Lorenzo Lepori quell’arma la mostra subito, nel sempre fondamentale prologo di un Horror, è il Kopis del titolo, pugnale sacrificale dell’antica Grecia, ancora affilatissimo che va ad aggiungersi alla collezione dello psicanalista Pascal Persiano, che fa l’errore di lasciarlo sulla scrivania all’arrivo della sua paziente, in evidente crisi, coperta da un foulard in testa, che di Cechov se ne sbatte e il Kopis, lo usa subito, prima dei titoli di testa.

Per fortuna ci pensa Lepori a far aumentare le visualizzazioni della Bara sui motori di ricerca.

Bello quando un regista non perde tempo e Lepori non lo fa, dopo la rivisitazione lovecraftiana del suo Cieco Sordo Muto, sceneggiando in coppia con Antonio Tentori, il regista indipendente ci regala la sua elaborazione di uno Slasher, mescolato ai canoni del Giallo all’Italiana, due generi che sono sempre stati cugini e che qui lottano per emergere, come la lotta tra generazioni che va in scena.

Aurora Bastia interpreta la rampante stellina dei social-così di nome Francesca, papà Robert Madison e mamma Simona Vannelli le lasciano casa libera per il fine settimane, intenti a discutere di maschere, lavoro e “colleghe” (tutte giovani e belle) di papà. Cosa fanno i giovani negli Slasher quando hanno casa libera? Si drogano, trombano e muoiono, che poi è il riassunto del secondo atto di “Kopis”.

La gioia della protagonista nello scoprire di essere in uno Slasher che è anche un Giallo.

Nella casa di campagna arrivano presto le amiche delle ragazza, disinibite e non solo nell’uso dei Social proprio come la protagonista, ovvero Alice e Luisa (Gaia Nardozza e Beatrice Nardini), miele per tre morti di… Slasher come Ivano (Matteo Zanotti), Alessandro (Luca Pianta), Roberto (Niccolò Riggioni) e qui, se devono muovere una critica al film, oltre al solito audio in presa diretta di cui non ci libereremo mai, sta nella caratterizzazione dei tre ragazzi, più canone degli Horror che davvero credibili come giovani moderni della GenZ, ma siamo qui per il sangue, il sesso e la mattanza e quella in “Kopis” non manca.
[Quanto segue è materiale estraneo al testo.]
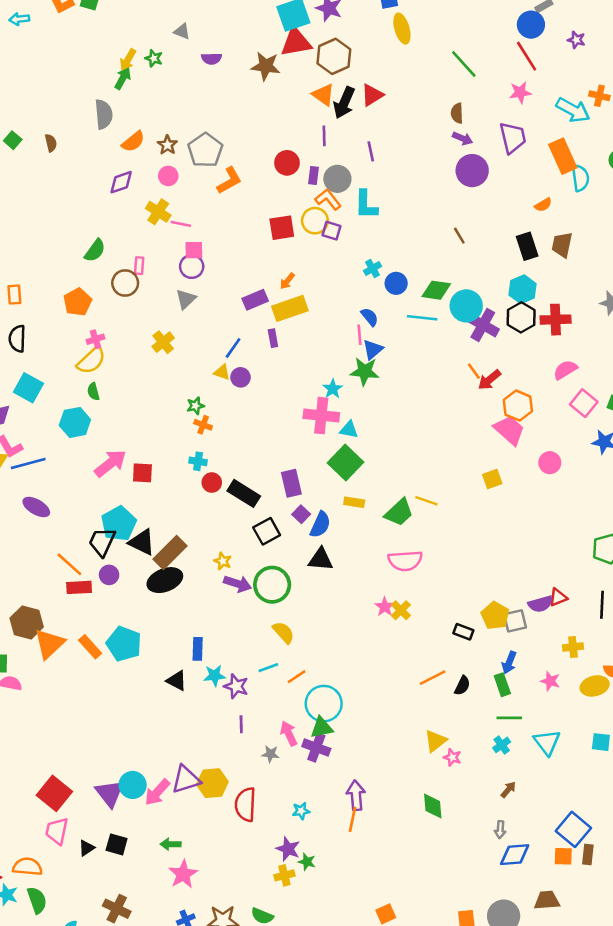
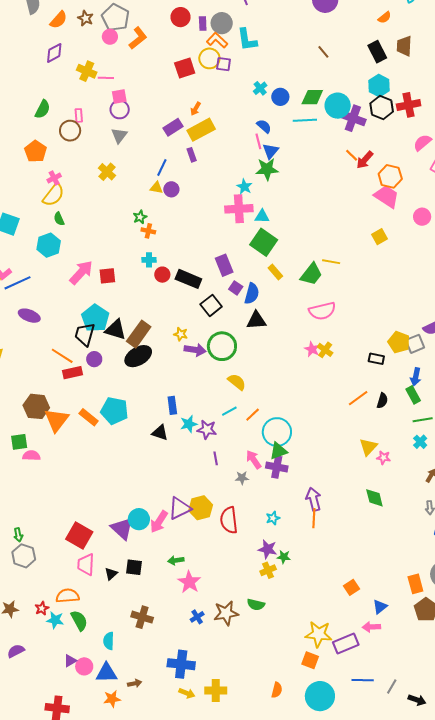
pink circle: (168, 176) -> (110, 37), moved
yellow rectangle: (354, 502) -> (275, 272), turned 49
Molto libertino nel mostrare scene di sesso e nudi femminili, il film non tira via la mano nemmeno quando è ora di macellare i ragazzi, il tema di fondo è riassunto nella locandina, un critica non solo allo scontro tra generazioni, perché certe dinamiche di famiglia possono diventare dannose, ma anche ai Social-cosi: basta postare l’immagine sbagliata e intere vite possono essere distrutte, ogni persona con il proprio telefono ha un’arma per le mani più affilata di un Kopis, ma lo utilizza con meno responsabilità.
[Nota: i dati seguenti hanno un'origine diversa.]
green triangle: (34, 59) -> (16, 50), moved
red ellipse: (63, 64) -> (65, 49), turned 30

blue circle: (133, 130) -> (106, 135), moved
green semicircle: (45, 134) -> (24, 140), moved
«Sono stati i Duke! Sono stati i Duke!» (cit.)

Tutto questo si trova nel film, presentato in anteprima all’ultimo Fantafestival, ma viene approfondito come l’origine esotica dell’arma del titolo, ovvero il giusto, per non dire poco. Quello che sembra interessare di più a Lepori sono i codici dello Slasher e quelli del Giallo, che qui sono davvero in lotta tra loro in modo più interessante, perché se volete essere stupiti dall’identità dell’assassino, ecco magari “Kopis” non farò per voi, ma per il resto forse sì.

Dal Giallo all’italiana arrivano guanti e impermeabili neri lucidi e in generale, la rivelazione finale sul Killer, dallo Slasher arriva tutto il resto, gli adolescenti trucidati per i loro comportamenti beh, da giovani e il sangue, che non manca, tutto realizzato con il solito gran quantitativo di effetti speciali pratici.

Tra tutti i film di Lorenzo Lepori che ho visto, “Kopis” è quello con la struttura più classica, ma nel suo esplorare alla sua maniera i vari sottogeneri dell’Horror, era giusto che prima o lo Slasher incrociasse la strada del regista, il film come detto è stato presentato in anteprima, per questo ringrazio il suo regista per essersi ricordato della Bara e dell’amore di questo feretro svolazzante per il cinema horror indipendente.